To compute the Silhouette score, you need some basic ingredients first. You have data points \(x_i\) for \(i\) from \(1\) to \(n\), the estimates of latent positions of the nodes in your network, and you have predicted community labels \(z_i\), which assign each node to one of \(K\) possible clusters. We will call the set of nodes assigned to the cluster with label \(k\) the set \(C_k\), which is just a collection of indexes of nodes in the network. For instance, if the network had \(10\) nodes and the total number of clusters you were considering was two, where the first five nodes were assigned to cluster \(1\) and the second five nodes were assigned to cluster \(2\), then \(C_1 = \{1,2,3,4,5\}\), and \(C_2 = \{6,7,8,9,10\}\). We will call the total number of nodes which are in community \(k\) the quantity \(n_k\). You have the following two ingredients:

  1. The dissimilarity of a node \(i\) from the other nodes in its community: You compute the average distance between the estimate of the latent position for the node \(i\), and all of the other nodes which are in the same community as node \(i\). If you assume that the node \(i\) is in community \(k\), this is just the quantity:

\[\begin{align*} a_i &= \frac{1}{n_k - 1} \sum_{j \in C_k, i \neq j}||\vec x_i - \vec x_j|| \end{align*}\]
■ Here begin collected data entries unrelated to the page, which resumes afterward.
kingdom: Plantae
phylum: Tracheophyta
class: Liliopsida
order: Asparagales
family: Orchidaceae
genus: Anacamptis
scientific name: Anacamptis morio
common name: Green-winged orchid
where \(||x - y||\) is the Euclidean distance between two vectors \(\vec x_i\) and \(\vec x_j\). The sum just indicates that you are computing distances over all of the other nodes in community \(k\) which are not node \(i\) (node \(i\) is in community \(k\), so there are \(n_k - 1\) of these other points), and then you take the average by dividing by the number of points in community \(k\) which are not node \(i\). 2. The dissimilarity of a node \(i\) from the other nodes in a different community: We compute the average distance between the estimate of the latent position for the node \(i\), and this time all of the other nodes which are in some other community \(l\) from node \(i\). If you assume that the node \(i\) is in community \(k\), this is just the quantity:

\[\begin{align*} b_{il} &= \frac{1}{n_l} \sum_{j \in C_l}||\vec x_i - \vec x_j|| \end{align*}\]
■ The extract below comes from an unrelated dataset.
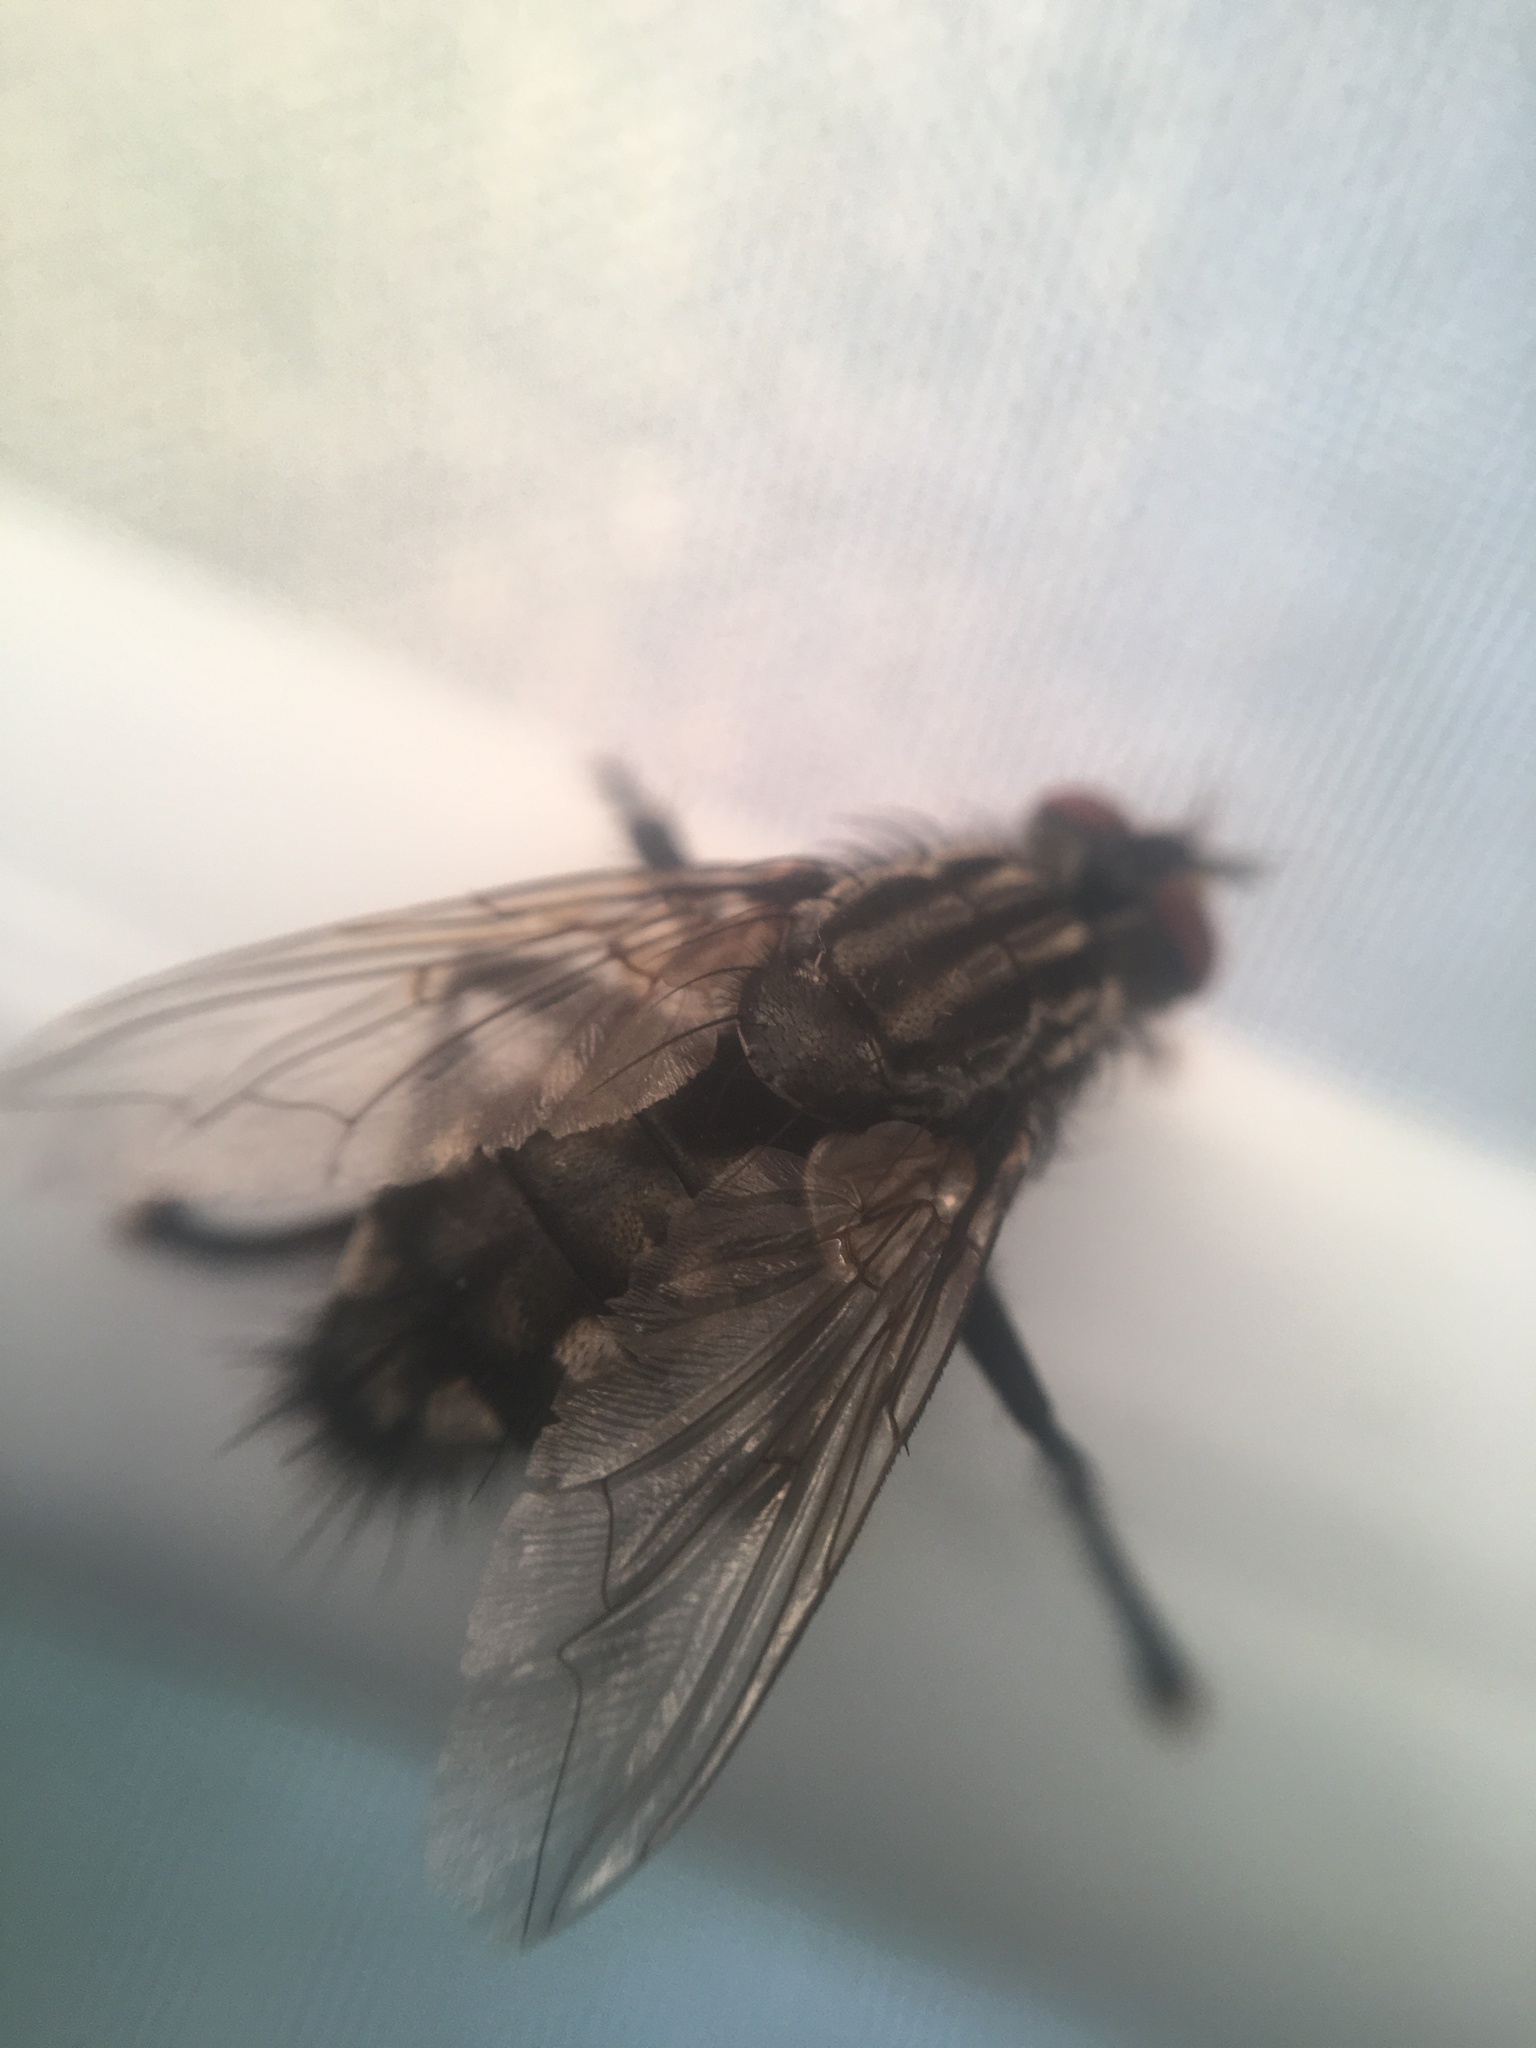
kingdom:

Node \(i\) is in community \(k\), so this time, you don’t need to worry about excluding the node \(i\) from your comparisons (and, you can compare to every other node in \(C_l\)). 3. The other community that node \(i\) is most similar to: This is just the community for which has the smallest dissimilarity from node \(i\), and hence, is the best alternative cluster that you could have assigned \(i\) to:

\[\begin{align*} d_i &= \min_{l\text{ is a community}}b_{il} \end{align*}\]

And the Silhouette of node \(i\) in community \(k\) is just:

\[\begin{align*} s_i &= \begin{cases} \frac{d_i - a_i}{\max(a_i, d_i)} & n_k > 1 \\ 0 & n_k = 1 \end{cases} \end{align*}\]
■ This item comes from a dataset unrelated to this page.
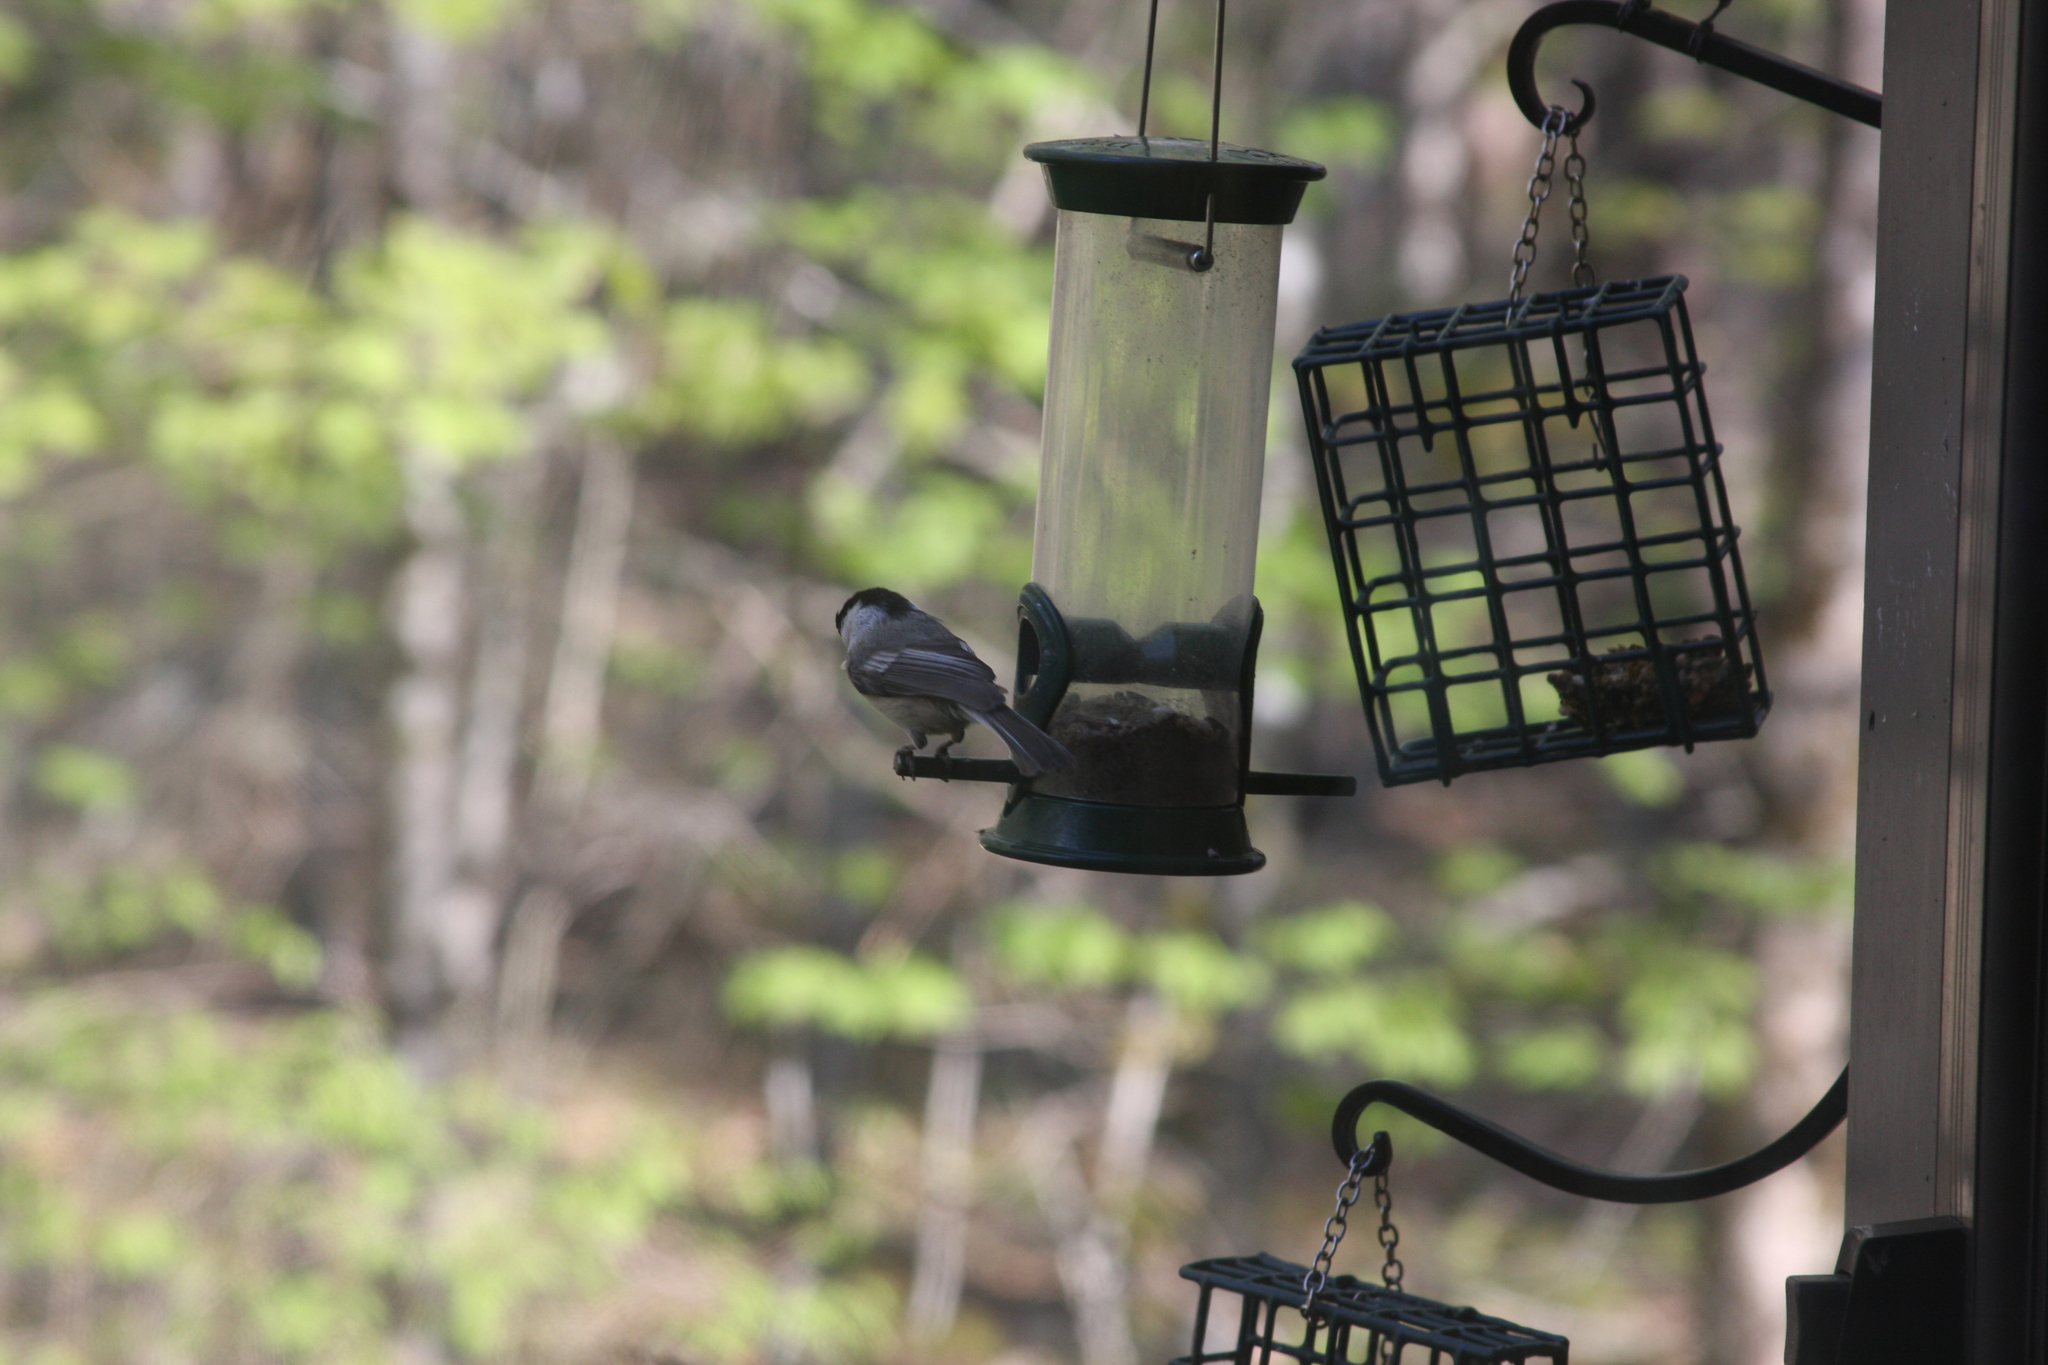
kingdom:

In words, if the Silhouette \(s_i\) is near \(1\), then the node \(i\) is much more similar to points which are in its own cluster than the best alternative, since since a value near \(1\) can only happen if \(d_i\) is much bigger than \(a_i\). Further, if the Silhouette is near \(-1\), then the node \(i\) is more similar to points which are in a neighboring cluster which is not the one it was assigned to. This is because negative values can only happen if node \(i\)s dissimilarity from other points in its cluster, \(a_i\), is higher than its dissimilarity from other points in another cluster, \(d_i\).

You get the silhouette score for however many clusters you are trying \(K\) by just taking the average of the node-wise silhouettes:

\[\begin{align*} S_K &= \frac{1}{n} \sum_{i = 1}^n s_i \end{align*}\]

13.2.3. References#

1

William M. Rand. Objective Criteria for the Evaluation of Clustering Methods. J. Am. Stat. Assoc., 66(336):846–850, December 1971. doi:10.1080/01621459.1971.10482356.

2

Peter J. Rousseeuw. Silhouettes: A graphical aid to the interpretation and validation of cluster analysis. J. Comput. Appl. Math., 20:53–65, November 1987. doi:10.1016/0377-0427(87)90125-7.